BOĞAZ’a karşı bir toplantı odasındayız; dışarıda, hemen önümüzdeki kortta tenis topu bir o tarafa bir bu tarafa gidip geliyor. Lord Patten bu manzarayı seviyor.
Lord Patten ya da Chris Patten, İngiliz muhafazakár siyasetinin önde gelen simalarından biri. Birkaç kez bakanlık ve Hong Kong’da valilik yapmış. Son olarak Avrupa Birliği’nin Dışişleri Bakanı sayılan Dış İlişkiler Komiseri olan 60 küsur yaşındaki bu deneyimli siyasetçi, birazdan beni çok şaşırtan bir şey söyleyecek.
Lord Patten, İstanbul Boğazı’nı gösterecek ve ‘Avrupa’nın geleceğini Brüksel değil, burası tayin edecek’ diyecek.
Ve İstanbul’un, ikinci Roma olduğunu hatırlatacak.
Geçen yıla kadar AB’nin dış ilişkilerini yöneten insana AB’nin geleceğini sormanın tam sırasıdır. Mesela, Rusya AB’ye girer mi? ‘Kesinlikle hayır’ diyor Lord Patten,‘Birincisi Rusya çok büyük, ikincisi çok büyük bir kısmı Avrupa’da değil’.
Peki ya Ukrayna?
Evet. Lord Patten, Ukrayna ile birlikte Moldova’nın da aynı katılım dalgasında AB’den içeri gireceğini düşünüyor.

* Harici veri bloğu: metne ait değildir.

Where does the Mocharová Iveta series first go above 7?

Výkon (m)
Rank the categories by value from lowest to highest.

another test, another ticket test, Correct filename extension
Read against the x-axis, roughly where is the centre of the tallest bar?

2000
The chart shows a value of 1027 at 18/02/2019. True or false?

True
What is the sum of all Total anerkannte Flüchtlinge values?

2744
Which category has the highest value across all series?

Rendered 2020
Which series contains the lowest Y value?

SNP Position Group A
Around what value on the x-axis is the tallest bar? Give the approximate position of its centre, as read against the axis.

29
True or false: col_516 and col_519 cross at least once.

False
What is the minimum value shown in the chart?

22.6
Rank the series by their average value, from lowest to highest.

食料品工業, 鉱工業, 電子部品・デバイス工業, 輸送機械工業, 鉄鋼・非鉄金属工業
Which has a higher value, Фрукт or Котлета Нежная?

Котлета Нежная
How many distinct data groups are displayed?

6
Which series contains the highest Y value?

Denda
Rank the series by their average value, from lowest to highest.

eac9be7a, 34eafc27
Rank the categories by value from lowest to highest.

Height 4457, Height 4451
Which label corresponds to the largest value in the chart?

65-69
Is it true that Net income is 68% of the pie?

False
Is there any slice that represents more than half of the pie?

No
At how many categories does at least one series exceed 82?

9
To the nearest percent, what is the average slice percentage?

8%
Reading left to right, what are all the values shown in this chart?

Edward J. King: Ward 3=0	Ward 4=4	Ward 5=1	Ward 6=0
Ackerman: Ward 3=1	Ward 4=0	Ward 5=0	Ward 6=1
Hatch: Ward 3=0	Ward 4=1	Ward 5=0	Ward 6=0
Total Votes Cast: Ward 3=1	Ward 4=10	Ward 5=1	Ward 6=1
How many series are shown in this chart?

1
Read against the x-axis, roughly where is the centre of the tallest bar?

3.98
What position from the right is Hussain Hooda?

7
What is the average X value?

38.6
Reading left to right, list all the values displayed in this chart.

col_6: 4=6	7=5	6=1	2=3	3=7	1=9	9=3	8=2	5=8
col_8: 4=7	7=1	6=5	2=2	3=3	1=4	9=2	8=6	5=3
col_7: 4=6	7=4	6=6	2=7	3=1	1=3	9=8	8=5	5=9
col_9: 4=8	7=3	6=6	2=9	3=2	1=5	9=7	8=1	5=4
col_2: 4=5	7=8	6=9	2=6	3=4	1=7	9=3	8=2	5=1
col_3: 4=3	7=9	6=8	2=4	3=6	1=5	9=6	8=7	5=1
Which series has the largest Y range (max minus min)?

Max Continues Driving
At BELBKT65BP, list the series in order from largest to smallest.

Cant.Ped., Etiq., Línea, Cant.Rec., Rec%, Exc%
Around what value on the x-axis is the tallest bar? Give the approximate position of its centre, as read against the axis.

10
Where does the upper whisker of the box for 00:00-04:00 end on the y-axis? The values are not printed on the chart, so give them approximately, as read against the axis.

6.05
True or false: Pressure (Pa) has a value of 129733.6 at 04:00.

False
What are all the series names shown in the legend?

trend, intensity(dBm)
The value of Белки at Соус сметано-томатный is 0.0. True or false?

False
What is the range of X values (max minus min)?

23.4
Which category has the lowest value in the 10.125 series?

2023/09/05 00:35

AB’nin genişlemesi, son referandum yaygarasına rağmen sürecek.
Bundan sonraki ilk genişleme dalgasında Balkan ülkeleri AB’ye girecek.
İkinci dalgada Ukrayna ve Moldova.
Türkiye ise üçüncü genişleme dalgasına kalıyor.
Peki ya Gürcistan, Ermenistan gibi ülkeler?
Lord Patten’e göre bu gibi ülkelerle ayrıcalıklı ilişki içinde olunacak. Alman ve Fransız sağının Türkiye için pişirmeye çalıştıklarına benzer bir yemek.
Ve AB’nin sınırları konusunda bir yerde durmak gerekecek. Zira sınırı çizmeden ilerlerseniz, bir sonraki iddia Orta Asya ülkeleri için olacaktır ki böyle devam edemezsiniz.
* * *
Bu durumda ufukta 35 üyeli bir Avrupa görünüyor. Bu Avrupa nasıl bir yer olacak? Lord Patten bu soruyu, ‘En önemli konu Türkiye’ diye yanıtlıyor ve şöyle devam ediyor: ‘Türkiye’nin AB’ye üye olması, Türkiye’den çok daha fazla AB için önem taşıyor. Çünkü bu sorunun cevabı, nasıl bir toplum olmak istediğimizle yakından ilgili. Ve dünyanın geri kalanına nasıl bir mesaj vereceğimizle de ilgili. Bence Türkiye’nin AB’ye girişi, bizim kendimizi hoşgörülü, laik bir toplum olarak tanımlamamıza yardım edecek. Dünyanın geri kalanına, farklı geleneklerden gelen ülkelerin bir arada yaşayabilecekleri ve kültürel çeşitliliği paylaşacakları başka nasıl gösterilebilir ki? Bunun çok ama çok önemli olduğunu düşünüyorum.’
* * *
AB, 20’nci yüzyılda Avrupa’da savaşı önlemek için kuruldu. 21’inci yüzyılda ise bundan sonrası için anlatacak yeni bir öyküye ihtiyacı var.
Bundan sonra AB’yi bir arada tutan ne olacak? Lord Patten’e göre, gelecekteki Avrupa öyküsü, hoşgörü ve uluslararası cömertlik üzerine kurgulanmalı. Bu konu güncel anayasa tartışmalarından çok daha önemli.
Bunun içindir ki Avrupa’nın geleceği Brüksel’de değil, İstanbul’da belirlenecek.